Dist. 300 puts priority on truancy, state funding

By Tara García Mathewson

Community Unit District 300 made progress on one of its 2012-13 legislative priorities on the same night it announced them to the public.

The Carpentersville-based district outlined four priorities during a reception hosted Tuesday night by the legislative committee at Jacobs High School in Algonquin. State representatives joined local mayors and more than 100 community members and students for the annual update, which for the first time was held in the evening, greatly increasing participation.

On the topic of truancy, the district is pushing all villages in its boundaries to pass ordinances -- following in the footsteps of Carpentersville -- that make skipping school a ticketable offense for students and parents. Gary Chester, district safety officer, said the truancy rate at Dundee-Crown High School is down significantly from last year, when the Carpentersville village board first passed the ordinance.

Larry Keller, village president of West Dundee, and Stephen Pickett, village president of Sleepy Hollow, both committed to bringing similar ordinances to their respective boards.

To a question about why neither village had acted before, Keller responded that West Dundee was not aware of the option.

"Sometimes people say things but they don't say things to the right people at the right time," Keller said. "Tonight my ears are open."

The district's top legislative priority deals with state funding. Mary McNicholas, a member of the legislative committee and a junior at Dundee-Crown High School, explained to the crowd that the district is opposed to further cuts in general state aid and in support of raising the per-student aid amount.
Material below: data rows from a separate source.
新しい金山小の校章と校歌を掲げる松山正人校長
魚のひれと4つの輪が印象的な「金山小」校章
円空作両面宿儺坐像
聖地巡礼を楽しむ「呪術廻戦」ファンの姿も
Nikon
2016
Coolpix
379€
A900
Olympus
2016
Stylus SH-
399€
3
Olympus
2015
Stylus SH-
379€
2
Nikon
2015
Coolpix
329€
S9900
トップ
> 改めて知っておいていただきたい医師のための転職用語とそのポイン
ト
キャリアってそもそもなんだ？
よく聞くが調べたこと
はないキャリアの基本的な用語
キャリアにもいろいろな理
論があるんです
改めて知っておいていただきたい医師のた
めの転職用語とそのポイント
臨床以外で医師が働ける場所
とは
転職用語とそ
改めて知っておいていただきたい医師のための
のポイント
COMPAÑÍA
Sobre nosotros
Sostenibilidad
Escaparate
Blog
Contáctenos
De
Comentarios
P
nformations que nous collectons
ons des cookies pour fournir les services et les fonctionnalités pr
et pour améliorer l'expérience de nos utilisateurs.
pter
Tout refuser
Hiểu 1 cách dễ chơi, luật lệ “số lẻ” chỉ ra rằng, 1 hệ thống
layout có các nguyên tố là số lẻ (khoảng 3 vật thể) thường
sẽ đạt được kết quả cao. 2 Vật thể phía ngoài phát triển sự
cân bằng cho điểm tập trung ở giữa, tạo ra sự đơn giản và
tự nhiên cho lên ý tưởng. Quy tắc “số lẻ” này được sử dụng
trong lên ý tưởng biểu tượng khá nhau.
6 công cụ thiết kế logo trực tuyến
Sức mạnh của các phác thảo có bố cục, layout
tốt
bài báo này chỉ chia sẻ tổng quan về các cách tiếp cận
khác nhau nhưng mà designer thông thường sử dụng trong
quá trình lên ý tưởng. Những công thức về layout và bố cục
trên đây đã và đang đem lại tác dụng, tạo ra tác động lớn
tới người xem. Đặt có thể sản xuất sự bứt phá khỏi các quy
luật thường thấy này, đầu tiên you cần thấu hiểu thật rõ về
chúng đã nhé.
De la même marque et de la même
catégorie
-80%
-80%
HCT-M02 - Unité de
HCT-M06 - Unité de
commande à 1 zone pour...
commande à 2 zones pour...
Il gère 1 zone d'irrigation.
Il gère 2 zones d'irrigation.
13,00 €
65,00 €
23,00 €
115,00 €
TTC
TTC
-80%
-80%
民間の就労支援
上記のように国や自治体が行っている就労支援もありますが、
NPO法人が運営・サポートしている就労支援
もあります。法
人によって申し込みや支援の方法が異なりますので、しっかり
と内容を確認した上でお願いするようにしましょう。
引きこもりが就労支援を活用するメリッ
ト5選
McNicholas said the district will also pressure the state to provide extra funding when it mandates certain services and to catch up on late payments.

The district will also continue to push for its $35 million reimbursement from the state Capital Development Board for construction projects and health, safety and technology needs.
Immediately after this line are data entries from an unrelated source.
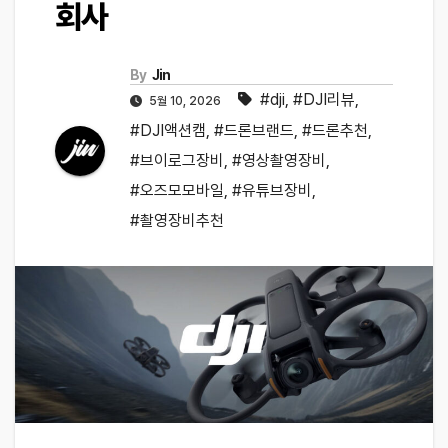
회사
By
Jin
#dji
,
#DJI리뷰
,
5월 10, 2026
#DJI액션캠
,
#드론브랜드
,
#드론추천
,
#브이로그장비
,
#영상촬영장비
,
#오즈모모바일
,
#유튜브장비
,
#촬영장비추천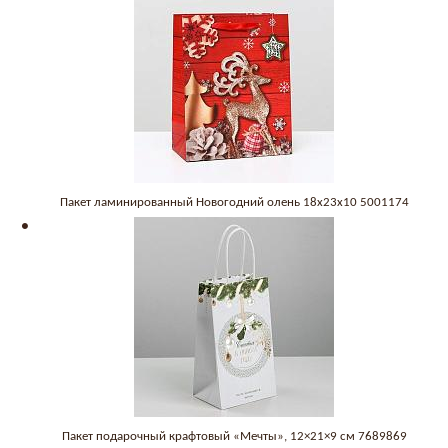
Пакет ламинированный Новогодний олень 18x23x10 5001174
Пакет подарочный крафтовый «Мечты», 12×21×9 см 7689869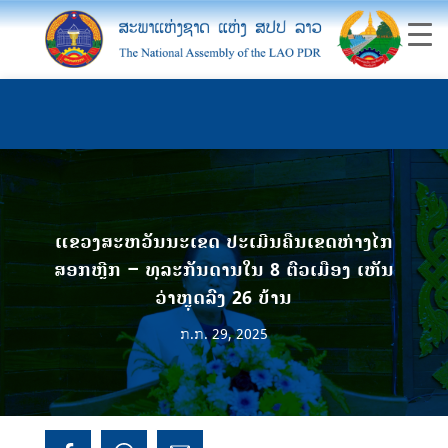
ແຂວງສະຫວັນນະເຂດ ປະເມີນຄືນເຂດຫ່າງໄກ
ສອກຫຼີກ – ທຸລະກັນດານໃນ 8 ຕົວເມືອງ ເຫັນ
ວ່າຫຼຸດລົງ 26 ບ້ານ
ກ.ກ. 29, 2025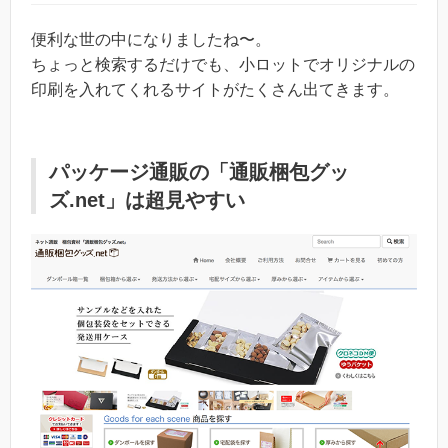
便利な世の中になりましたね〜。
ちょっと検索するだけでも、小ロットでオリジナルの
印刷を入れてくれるサイトがたくさん出てきます。
パッケージ通販の「通販梱包グッ
ズ.net」は超見やすい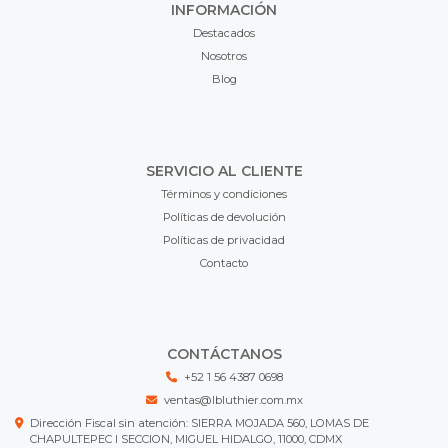
INFORMACIÓN
Destacados
Nosotros
Blog
SERVICIO AL CLIENTE
Términos y condiciones
Políticas de devolución
Políticas de privacidad
Contacto
CONTÁCTANOS
+52 1 56 4387 0698
ventas@lbluthier.com.mx
Dirección Fiscal sin atención: SIERRA MOJADA 560, LOMAS DE
CHAPULTEPEC I SECCION, MIGUEL HIDALGO, 11000, CDMX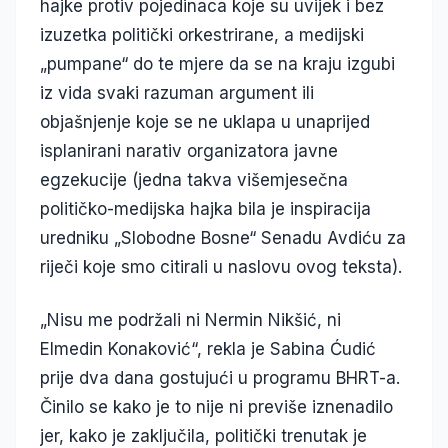
hajke protiv pojedinaca koje su uvijek i bez
izuzetka politički orkestrirane, a medijski
„pumpane“ do te mjere da se na kraju izgubi
iz vida svaki razuman argument ili
objašnjenje koje se ne uklapa u unaprijed
isplanirani narativ organizatora javne
egzekucije (jedna takva višemjesečna
političko-medijska hajka bila je inspiracija
uredniku „Slobodne Bosne“ Senadu Avdiću za
riječi koje smo citirali u naslovu ovog teksta).
„Nisu me podržali ni Nermin Nikšić, ni
Elmedin Konaković“, rekla je Sabina Ćudić
prije dva dana gostujući u programu BHRT-a.
Činilo se kako je to nije ni previše iznenadilo
jer, kako je zaključila, politički trenutak je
"We'd love to partner with our legislators," said Kathleen Burley, committee member and school board candidate. "Anything we can do to help push that along ... and make sure we get those funds when they're released would be wonderful."

Pension reform is the final priority for the district this year. It will advocate against a shift in the employer pension contribution from the state to the district, one proposal many support because Chicago Public Schools already operate on that model.
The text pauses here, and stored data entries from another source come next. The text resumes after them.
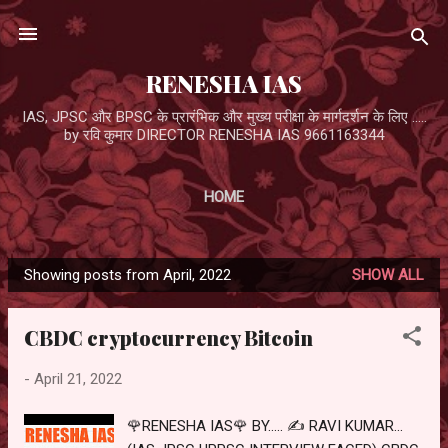
Skip to main content
RENESHA IAS
IAS, JPSC और BPSC के प्रारंभिक और मुख्य परीक्षा के मार्गदर्शन के लिए .....
by रवि कुमार DIRECTOR RENESHA IAS 9661163344
HOME
Showing posts from April, 2022
SHOW ALL
P
o
CBDC cryptocurrency Bitcoin
s
t
-
April 21, 2022
s
🌹RENESHA IAS🌹 BY..... ✍️ RAVI KUMAR...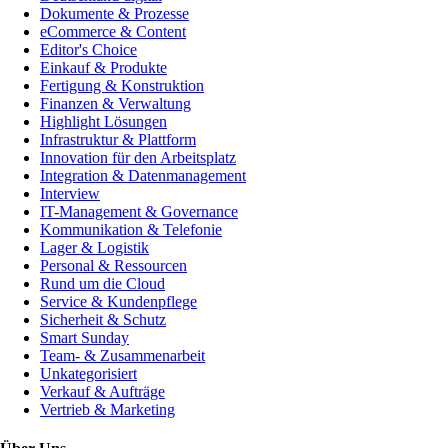
Dokumente & Prozesse
eCommerce & Content
Editor's Choice
Einkauf & Produkte
Fertigung & Konstruktion
Finanzen & Verwaltung
Highlight Lösungen
Infrastruktur & Plattform
Innovation für den Arbeitsplatz
Integration & Datenmanagement
Interview
IT-Management & Governance
Kommunikation & Telefonie
Lager & Logistik
Personal & Ressourcen
Rund um die Cloud
Service & Kundenpflege
Sicherheit & Schutz
Smart Sunday
Team- & Zusammenarbeit
Unkategorisiert
Verkauf & Aufträge
Vertrieb & Marketing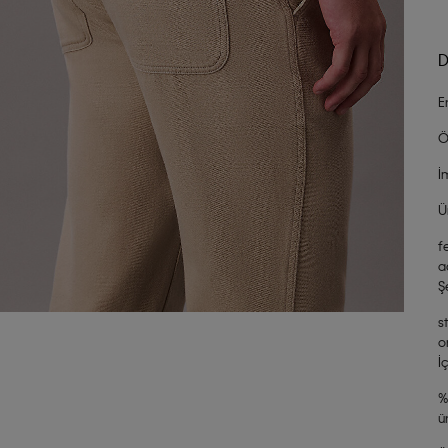
D
E
Ö
İ
Ü
f
a
Ş
s
o
İ
%
ü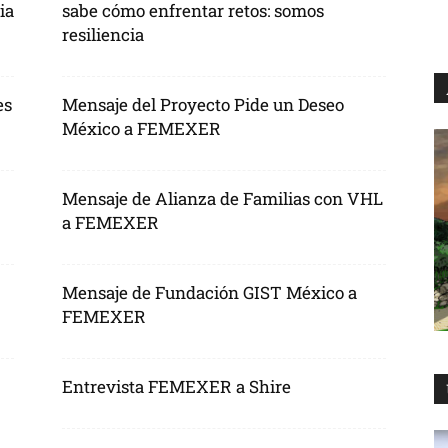
ia
sabe cómo enfrentar retos: somos
resiliencia
es
Mensaje del Proyecto Pide un Deseo
México a FEMEXER
Mensaje de Alianza de Familias con VHL
a FEMEXER
Mensaje de Fundación GIST México a
FEMEXER
Entrevista FEMEXER a Shire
State reps. Keith Farnham and Mike Tryon, along with Sen. Karen McConnaughay and representatives from the offices of Rep. David McSweeney and Sen. Dan Duffy, listened to the priorities and answered audience questions Tuesday.

Several times the elected officials counseled the crowd that the problems are complex and solutions will be painful for many. "The needs are growing faster than the money becomes available to solve the problems," McConnaughay said.

But the representatives encouraged the community participation and said their offices are always ready to receive constituent input.